I was shocked at this bold answer from a young aid who then followed her somewhat dismissive answer with this: "Yes, Scott is on the Ski and Snowboard Caucus. We will let you know if there's any relevant news." In case it's not clear, the ski and snowboard caucus doesn't do much in Congress, unlike the Climate Solutions caucus, which is trying to take a broad approach to tackling climate change impacts.

Meeting in Rep Tipton's office. Hilary Hutcheson, Brady Collings (Spyder), Dakota and me (right to left).

So, it wasn't the most uplifting or comforting of meetings since the level of expertise on climate change impacts didn't seem to be of importance. Again, this was with just one staff member. Hopefully next time, both Senator Gardner and Congressman Tipton can be present for meetings with POW, but I'm not holding my breath.

Get Involved

Overall, I found this process inspiring and inclusive. Anyone in American can get involved with a cause or organization they care about. Meeting with lawmakers is participating in the legislative process. Even calling your Senators and Reps is participating in the legislative process. I saw it with my own eyes: staff members actually answer phones from people back home and jot down the comments in a log. Our calls do matter. Our votes do matter. Congress is not that intimidating because it's glued together by staff members who are mostly younger than 30 years old.

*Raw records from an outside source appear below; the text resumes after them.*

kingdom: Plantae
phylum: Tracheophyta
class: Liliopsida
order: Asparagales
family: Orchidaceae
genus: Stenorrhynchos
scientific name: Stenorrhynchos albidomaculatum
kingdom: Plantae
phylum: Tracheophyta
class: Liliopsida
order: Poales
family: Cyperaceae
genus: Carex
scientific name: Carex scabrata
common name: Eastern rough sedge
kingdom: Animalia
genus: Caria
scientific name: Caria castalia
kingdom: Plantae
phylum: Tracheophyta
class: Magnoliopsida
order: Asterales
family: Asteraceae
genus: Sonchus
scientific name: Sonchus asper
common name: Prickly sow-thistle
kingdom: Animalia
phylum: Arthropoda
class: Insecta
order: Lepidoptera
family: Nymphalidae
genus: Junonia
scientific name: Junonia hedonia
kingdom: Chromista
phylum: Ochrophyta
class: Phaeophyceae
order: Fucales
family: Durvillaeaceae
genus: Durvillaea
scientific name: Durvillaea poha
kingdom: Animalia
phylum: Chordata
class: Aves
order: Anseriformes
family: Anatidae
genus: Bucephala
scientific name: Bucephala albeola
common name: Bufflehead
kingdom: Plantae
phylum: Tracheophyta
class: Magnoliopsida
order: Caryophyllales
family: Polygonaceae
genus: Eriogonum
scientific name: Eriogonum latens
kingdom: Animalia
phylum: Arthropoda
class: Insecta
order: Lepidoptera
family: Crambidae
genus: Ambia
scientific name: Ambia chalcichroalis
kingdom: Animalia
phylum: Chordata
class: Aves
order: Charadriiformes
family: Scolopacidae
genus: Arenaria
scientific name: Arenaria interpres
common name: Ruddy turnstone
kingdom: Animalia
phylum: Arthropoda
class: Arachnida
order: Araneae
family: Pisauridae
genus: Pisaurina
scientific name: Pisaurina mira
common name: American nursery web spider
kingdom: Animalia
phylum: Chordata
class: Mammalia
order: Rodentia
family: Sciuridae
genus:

My takeaway is: get involved. Our democracy needs you. Older generations don't, in fact, know everything, and when it comes to climate change, the facts are clear: young people understand the basic science of climate change and want action. So please, for the love of winter, summer and everything in between, vote this midterm. And make sure every single one of your friends vote, too.

Congresswoman Diana DeGette flanked by Christain Knapp (Aspen), Lindsay Bourgonie (policy advisor at POW) and me on the left; Dakota, Robin Hall (Smartwool) and Brady Collings (Spyder) on the right.


Robin Hall (Smartwool), me, Lindsay, Dakota and Brady Collings outside Rep Polis' office.

P.S. Another idea: if you're keen on knowing the in's and out's about your state's senators and reps, google them to no end! Start with League of Conservation Voters, get a general timeline of when they're up for reelection if they're a senator (all reps are up every two years). Get a grip on the state of climate policy affairs in your state, and make sure to research your state's midterm elections. I'll be posting about Colorado's next. Happy learning!